An instance of Variable is best created within the given Namespace. For example, when the Variables subtype of the Namespace is instantiated, it gets populated with the freshly created Variable instances per the VarSpec specifications passed to it. Or, when the External subtype of the Namespace is queried for the given variable name, if a Variable with such a name is not already present in that external namespace, it will be created and stored there.

Parameters:
  • name – name of the Variable instance.

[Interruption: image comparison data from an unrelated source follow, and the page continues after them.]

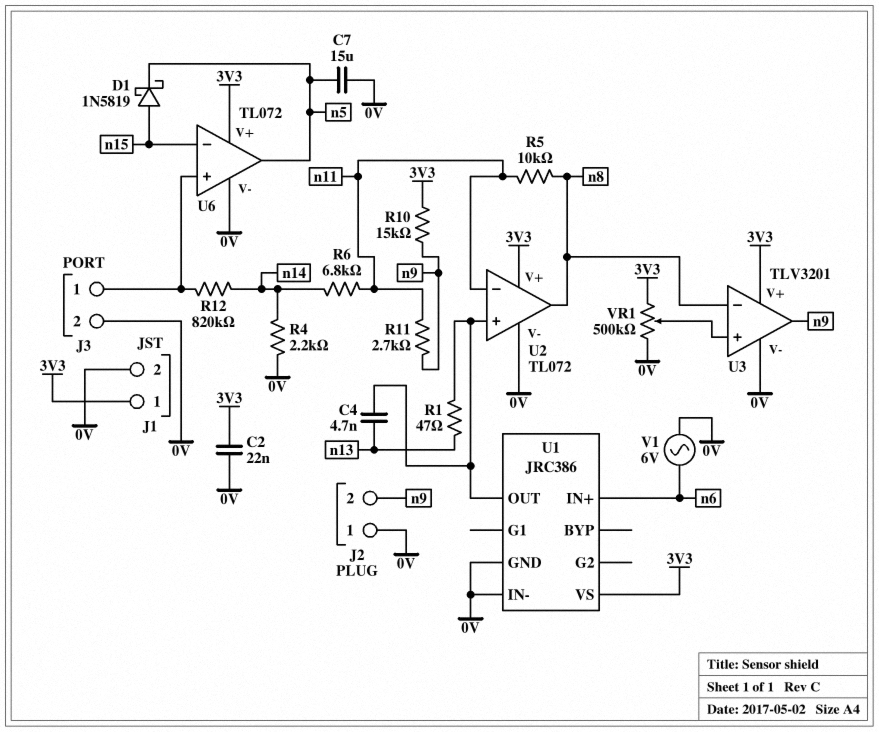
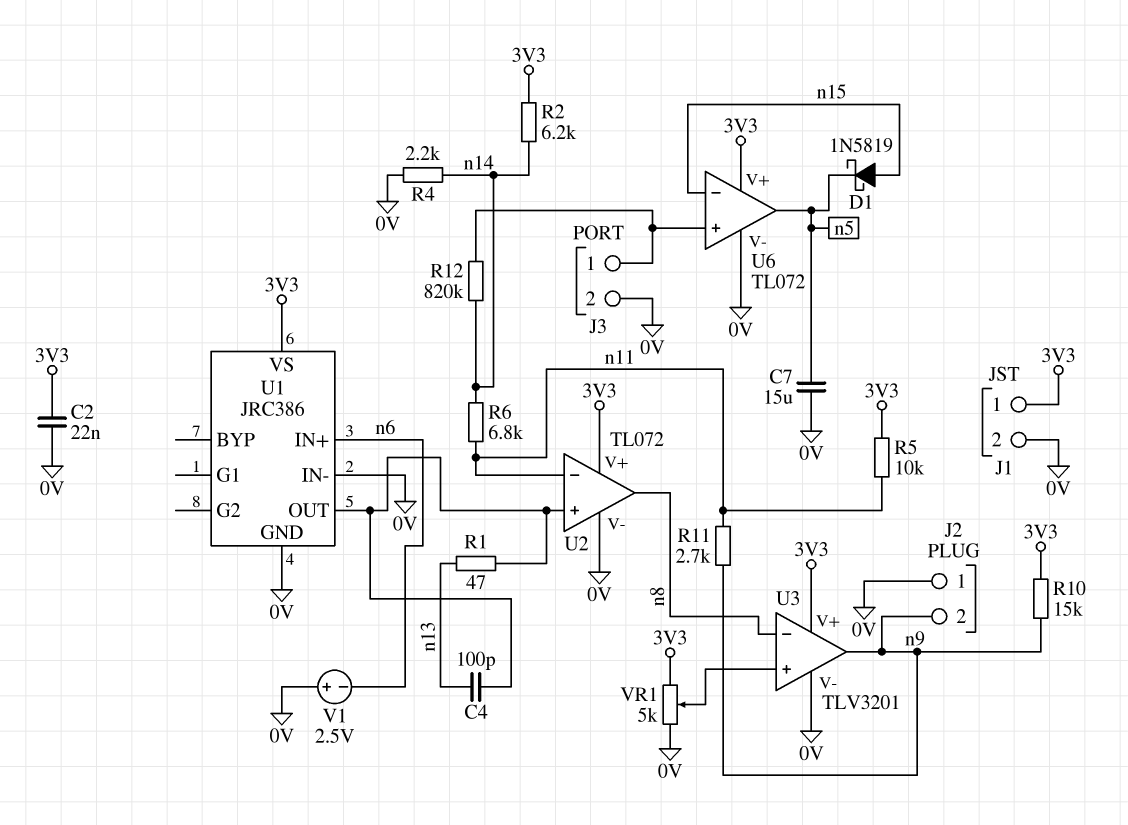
C4: 4.7nF (U1/OUT, n13) -> 100pF (U1/OUT, n13)
R2: none -> 6.2k (3V3, n14)
R5: 10k (n8, n11) -> 10k (3V3, n11)
V1: AC 6V (0V, n6) -> 2.5V (plus 0V, minus n6)
VR1: 500k (0V, 3V3, wiper U3/in+) -> 5k (0V, 3V3, wiper U3/in+)

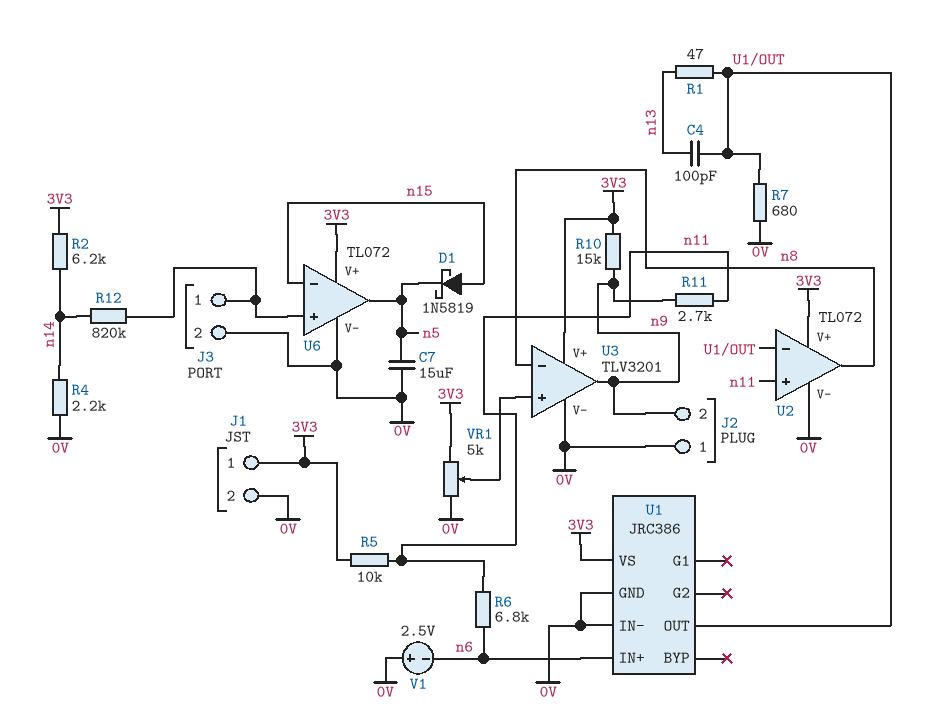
C2: 22nF (0V, 3V3) -> none
R6: 6.8k (n11, n14) -> 6.8k (n6, n11)
R7: none -> 680 (0V, U1/OUT)
U2 pin in+: U1/OUT -> n11
U2 pin in-: n11 -> U1/OUT

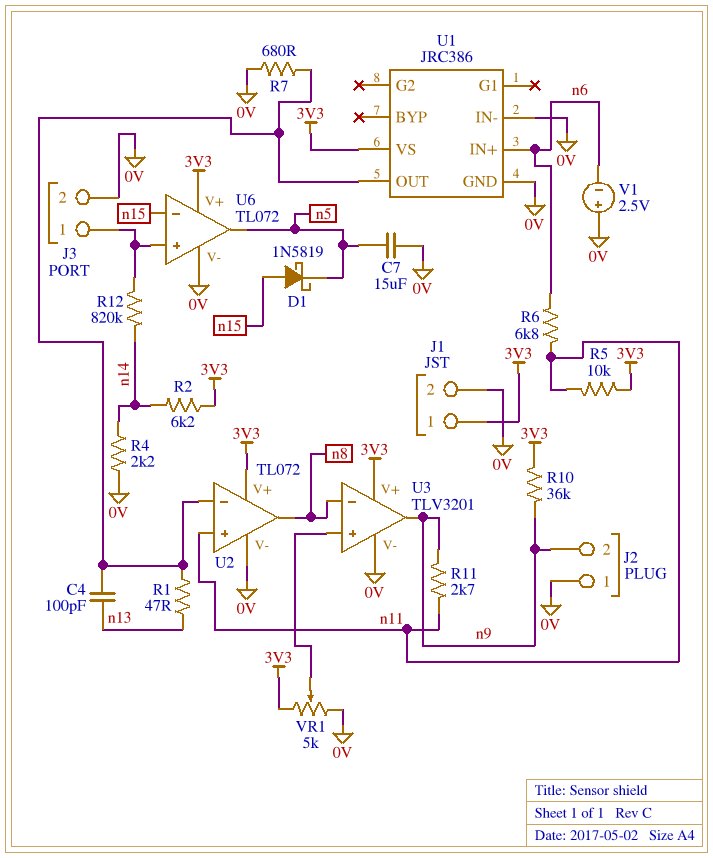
R10: 15k (3V3, n9) -> 36k (3V3, n9)

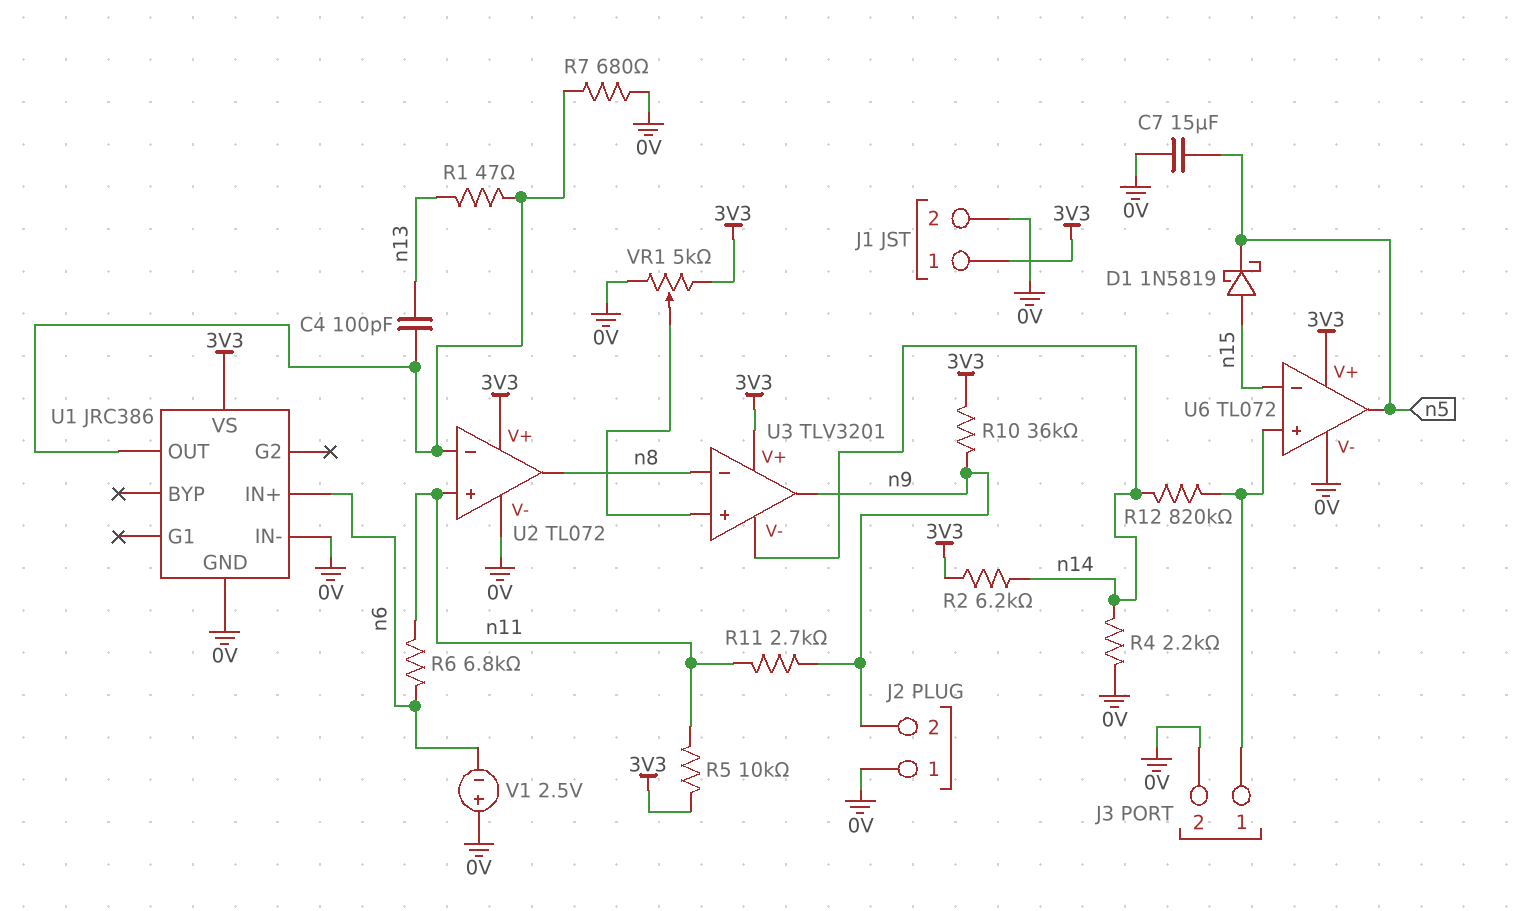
U3 pin V-: 0V -> n14

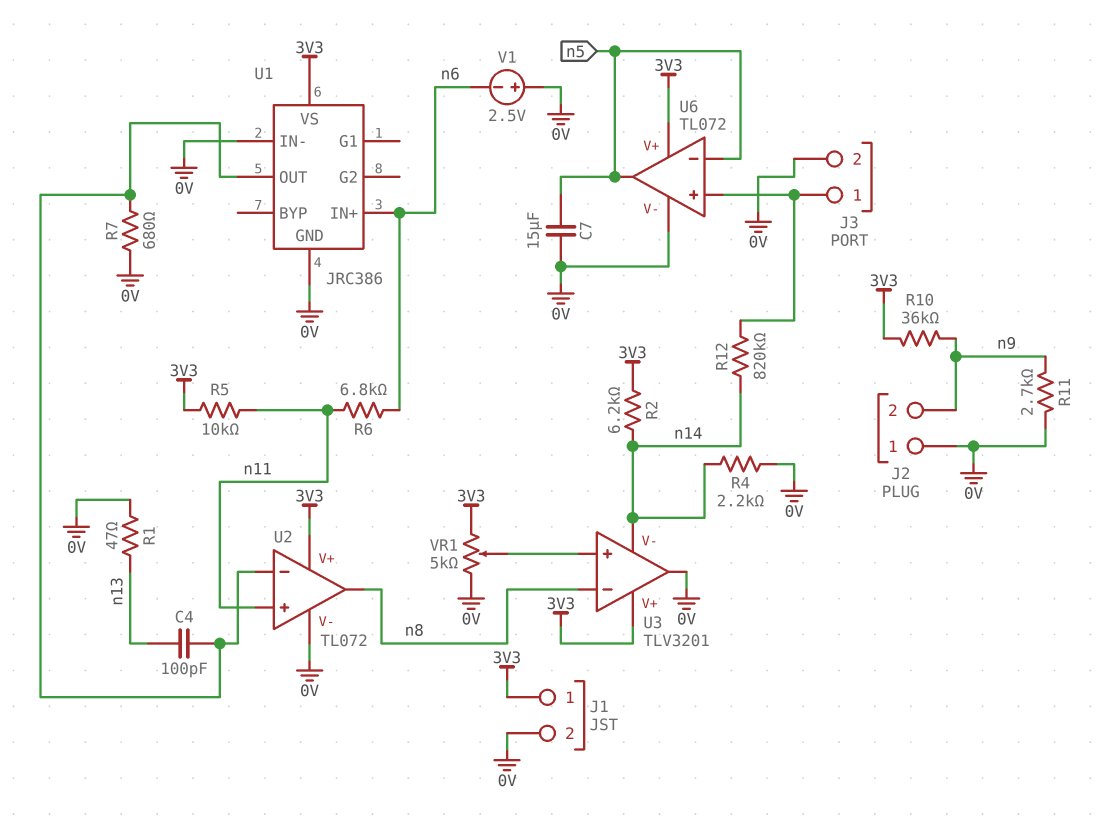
D1: schottky 1N5819 (A n15, K n5) -> none
R1: 47 (U1/OUT, n13) -> 47 (0V, n13)
R11: 2.7k (n9, n11) -> 2.7k (0V, n9)
U3 pin out: n9 -> 0V
U6 pin in-: n15 -> n5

  • source – name of the Namespace instance which is

the namespace / source of this Variable. :param inputs: (optional) map from names of the Variable inputs (which are names of other Variable instances) to names of their Namespace`s. :param formula: (optional) function that calculates the value of this `Variable from its sources. :param metadata: any possible metadata associated with this variable. :param cacheable: (default False) when True, the corresponding Value (see below) will be cached during calculation. When attempting to recompute with the same inputs, cached value will be returned instead. Use sparingly!

cacheable: bool = False
formula: Callable = None
inputs: Mapping[str, str]
metadata: str | None = None
name: str
qual_name() str[source]

Qualified name of Variable incorporates both the name of the Variable and the name of its source / namespace.

source: str = ''
class numbox.core.variable.variable.Variables(name: str, variables: list[VarSpec])[source]

Bases: Namespace

numbox.core.variable.variable.make_qual_name(namespace_name: str, var_name: str) str[source]

Each Variable instance is best initialized in and owned by a Namespace object (such as, instances of External and Variables), with the given namespace_name.

This function thereby returns qualified name of the Variable instance.